Lance concluded with a simple summary:

  • Most popular: Offloading (because it just works)
  • Most controversial: Reduction (information loss is real)
  • Most sophisticated: Retrieval systems (but implementation quality varies)
  • Most dangerous: Uncoordinated multi-agent systems
  • Most underutilized: Caching (huge cost savings waiting to be captured)

The Road Ahead

Lance's parting thought reinforced Drew's vision while adding practical urgency: "Context engineering is just one small piece of an emerging thick layer of non-trivial software that coordinates LLM calls into full LLM apps."

The term "ChatGPT wrapper" isn't just wrong—it's dangerously misleading. What teams are building requires sophisticated orchestration, careful information architecture, and yes, context engineering.

Key Takeaways for Practitioners

  1. Start with offloading: It's the safest, most universally applicable technique
  2. Be extremely careful with reduction: Information loss is real and often catastrophic
  3. Invest in retrieval infrastructure: This is where competitive advantage lives
  4. Design multi-agent systems for gathering, not deciding: Centralize synthesis
  5. Don't ignore caching: The cost savings are too significant to pass up

Conclusion: From Philosophy to Production

Where Drew gave us the language and framework to think about Context Engineering, Lance showed us what it looks like in the trenches.
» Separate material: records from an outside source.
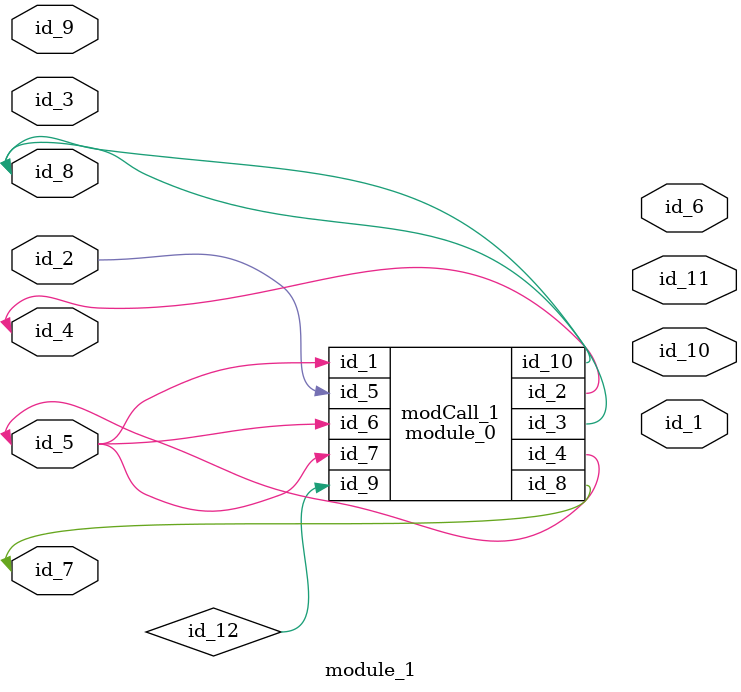
<source format=v>
module module_0 (
    id_1,
    id_2,
    id_3,
    id_4,
    id_5,
    id_6,
    id_7,
    id_8,
    id_9,
    id_10
);
  inout wire id_10;
  input wire id_9;
  inout wire id_8;
  input wire id_7;
  input wire id_6;
  input wire id_5;
  inout wire id_4;
  inout wire id_3;
  inout wire id_2;
  input wire id_1;
  wire id_11 = id_2;
  wire id_12;
endmodule
module module_1 (
    id_1,
    id_2,
    id_3,
    id_4,
    id_5,
    id_6,
    id_7,
    id_8,
    id_9,
    id_10,
    id_11
);
  output wire id_11;
  output wire id_10;
  inout wire id_9;
  inout wire id_8;
  inout wire id_7;
  output wire id_6;
  inout wire id_5;
  inout wire id_4;
  inout wire id_3;
  input wire id_2;
  output wire id_1;
  wire id_12;
  module_0 modCall_1 (
      id_5,
      id_4,
      id_8,
      id_5,
      id_2,
      id_5,
      id_5,
      id_7,
      id_12,
      id_8
  );
endmodule

</source>
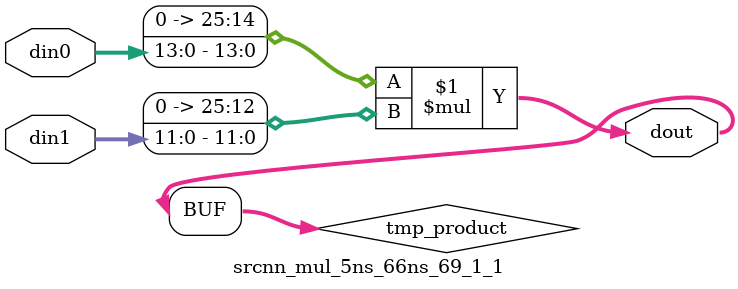
<source format=v>

`timescale 1 ns / 1 ps

  module srcnn_mul_5ns_66ns_69_1_1(din0, din1, dout);
parameter ID = 1;
parameter NUM_STAGE = 0;
parameter din0_WIDTH = 14;
parameter din1_WIDTH = 12;
parameter dout_WIDTH = 26;

input [din0_WIDTH - 1 : 0] din0; 
input [din1_WIDTH - 1 : 0] din1; 
output [dout_WIDTH - 1 : 0] dout;

wire signed [dout_WIDTH - 1 : 0] tmp_product;










assign tmp_product = $signed({1'b0, din0}) * $signed({1'b0, din1});











assign dout = tmp_product;







endmodule

</source>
The techniques presented here aren't theoretical—they're extracted from systems handling millions of tokens and hundreds of tool calls in production today.

The message is clear: Context Engineering isn't just a useful concept—it's an essential discipline for anyone building serious AI applications. The teams that master these techniques will build the agents that actually work. The ones that don't will keep wondering why their demos break in production.

As we move from the "ChatGPT wrapper" era to the age of sophisticated AI applications, Context Engineering will separate the demos from the deployments. Lance's presentation didn't just validate Drew's vision—it gave us the blueprints to build it.

Resources for Deeper Exploration

The future isn't just about better prompts—it's about better context. And now we know how to build it.


This article covers Lance Martin's practical presentation on Context Engineering, delivered at LangChain HQ in San Francisco on July 23rd. As one of the early engineers at LangChain and a core contributor to their Python open source library, Lance brings firsthand experience from building the tools and systems that thousands of developers use to implement context engineering in production.